1. What are the chief elements of Redbox’s strategy? Which of the five generic competitive strategies discussed in Chapter 5 most closely fit the competitive approach that Redbox is taking? What type of competitive advantage is Redbox trying to achieve?

- The chief key elements of Redbox’s strategy are low price advantage and strategic partnerships that drive high rental volumes. Redbox also offers convenience. Redbox has established a large “brick and mortar” type kiosk and consumer base without the capital investment of actual retail stores. Consumers use a simple touch screen to select and rent their favorite movies for $1 a day. They can keep the movie as long as they want and return the movie at any Redbox location. - Redbox uses low cost provider strategy. Redbox entered the market with $1 DVD rental kiosks in many high traffic McDonald’s locations. The Redbox $1 DVD rental price attracts the low-income McDonald’s target market and paying per DVD rental reinforces the low-cost provider strategy. The rental price of $1 implies value: the consumer perceives the product as low-cost regardless of whether they were charged more for late fees. Partnering with Coinstar, Redbox has been able to extend partnerships to many large chains that share similar low-cost strategies.

+ + + + + + +

* **TASK TO COMPLETE**: Copy out the entire Redbox strategy text above, word for word.

+ + + + + + +

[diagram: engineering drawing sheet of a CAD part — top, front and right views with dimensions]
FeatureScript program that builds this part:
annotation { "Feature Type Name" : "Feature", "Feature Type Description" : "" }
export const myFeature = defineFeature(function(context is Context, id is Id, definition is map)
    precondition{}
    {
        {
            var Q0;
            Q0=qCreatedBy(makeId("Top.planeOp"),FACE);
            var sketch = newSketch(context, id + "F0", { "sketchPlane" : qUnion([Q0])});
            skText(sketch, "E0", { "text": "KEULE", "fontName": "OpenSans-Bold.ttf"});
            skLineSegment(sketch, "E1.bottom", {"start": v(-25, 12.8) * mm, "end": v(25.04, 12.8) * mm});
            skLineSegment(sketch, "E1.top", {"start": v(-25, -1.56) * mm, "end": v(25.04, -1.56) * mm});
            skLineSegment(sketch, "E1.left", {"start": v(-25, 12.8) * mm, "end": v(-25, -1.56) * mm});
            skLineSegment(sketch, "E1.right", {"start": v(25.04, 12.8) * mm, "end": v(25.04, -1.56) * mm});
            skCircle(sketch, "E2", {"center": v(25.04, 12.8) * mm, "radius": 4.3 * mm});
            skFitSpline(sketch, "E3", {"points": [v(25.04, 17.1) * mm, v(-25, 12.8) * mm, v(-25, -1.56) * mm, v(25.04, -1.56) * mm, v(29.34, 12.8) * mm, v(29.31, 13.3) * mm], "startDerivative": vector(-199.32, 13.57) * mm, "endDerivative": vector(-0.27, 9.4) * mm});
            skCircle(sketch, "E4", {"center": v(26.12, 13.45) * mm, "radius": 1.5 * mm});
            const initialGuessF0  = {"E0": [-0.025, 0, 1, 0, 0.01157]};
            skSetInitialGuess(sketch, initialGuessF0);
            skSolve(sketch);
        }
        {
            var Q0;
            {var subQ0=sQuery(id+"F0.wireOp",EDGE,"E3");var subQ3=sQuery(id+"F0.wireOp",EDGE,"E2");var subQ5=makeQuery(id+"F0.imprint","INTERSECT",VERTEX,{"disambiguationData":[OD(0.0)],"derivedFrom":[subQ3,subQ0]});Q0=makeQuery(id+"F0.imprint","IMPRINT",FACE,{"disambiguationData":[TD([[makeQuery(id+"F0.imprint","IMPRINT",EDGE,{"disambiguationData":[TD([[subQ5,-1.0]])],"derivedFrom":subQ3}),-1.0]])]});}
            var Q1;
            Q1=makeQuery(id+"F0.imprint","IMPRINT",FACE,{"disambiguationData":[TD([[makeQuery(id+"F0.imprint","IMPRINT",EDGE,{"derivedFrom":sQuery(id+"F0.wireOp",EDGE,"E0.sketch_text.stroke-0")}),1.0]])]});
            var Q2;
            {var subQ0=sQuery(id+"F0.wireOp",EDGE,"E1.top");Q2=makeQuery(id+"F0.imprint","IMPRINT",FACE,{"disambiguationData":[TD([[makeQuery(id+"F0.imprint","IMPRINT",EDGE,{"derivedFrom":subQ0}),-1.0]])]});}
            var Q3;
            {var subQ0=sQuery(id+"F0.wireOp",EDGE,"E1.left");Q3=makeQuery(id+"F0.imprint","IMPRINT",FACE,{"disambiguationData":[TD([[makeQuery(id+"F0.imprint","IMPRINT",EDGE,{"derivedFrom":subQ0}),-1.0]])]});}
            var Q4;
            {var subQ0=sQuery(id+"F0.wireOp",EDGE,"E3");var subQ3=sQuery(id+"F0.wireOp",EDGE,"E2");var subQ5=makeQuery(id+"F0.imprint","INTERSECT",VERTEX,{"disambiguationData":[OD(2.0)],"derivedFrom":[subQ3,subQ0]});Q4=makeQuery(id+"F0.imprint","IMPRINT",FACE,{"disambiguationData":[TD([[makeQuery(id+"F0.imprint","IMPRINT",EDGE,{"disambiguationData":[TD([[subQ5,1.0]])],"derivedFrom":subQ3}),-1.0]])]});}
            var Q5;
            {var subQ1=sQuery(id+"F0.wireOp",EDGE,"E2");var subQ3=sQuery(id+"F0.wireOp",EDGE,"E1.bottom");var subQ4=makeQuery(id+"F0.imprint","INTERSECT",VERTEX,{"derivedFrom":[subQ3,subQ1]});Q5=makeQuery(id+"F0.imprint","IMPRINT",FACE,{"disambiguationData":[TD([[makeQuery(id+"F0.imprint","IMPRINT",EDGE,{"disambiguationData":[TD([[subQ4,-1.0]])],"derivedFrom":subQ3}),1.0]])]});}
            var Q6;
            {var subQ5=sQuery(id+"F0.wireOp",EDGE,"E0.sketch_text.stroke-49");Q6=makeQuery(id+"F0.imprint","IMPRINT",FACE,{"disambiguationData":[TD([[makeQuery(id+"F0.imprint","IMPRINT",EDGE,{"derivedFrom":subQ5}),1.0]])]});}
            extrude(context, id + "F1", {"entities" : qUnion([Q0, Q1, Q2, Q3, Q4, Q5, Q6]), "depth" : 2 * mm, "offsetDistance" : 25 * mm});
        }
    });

+ + + + + + +

* **COMPLETE ANSWER**:
1. What are the chief elements of Redbox’s strategy? Which of the five generic competitive strategies discussed in Chapter 5 most closely fit the competitive approach that Redbox is taking? What type of competitive advantage is Redbox trying to achieve?

- The chief key elements of Redbox’s strategy are low price advantage and strategic partnerships that drive high rental volumes. Redbox also offers convenience. Redbox has established a large “brick and mortar” type kiosk and consumer base without the capital investment of actual retail stores. Consumers use a simple touch screen to select and rent their favorite movies for $1 a day. They can keep the movie as long as they want and return the movie at any Redbox location. - Redbox uses low cost provider strategy. Redbox entered the market with $1 DVD rental kiosks in many high traffic McDonald’s locations. The Redbox $1 DVD rental price attracts the low-income McDonald’s target market and paying per DVD rental reinforces the low-cost provider strategy. The rental price of $1 implies value: the consumer perceives the product as low-cost regardless of whether they were charged more for late fees. Partnering with Coinstar, Redbox has been able to extend partnerships to many large chains that share similar low-cost strategies.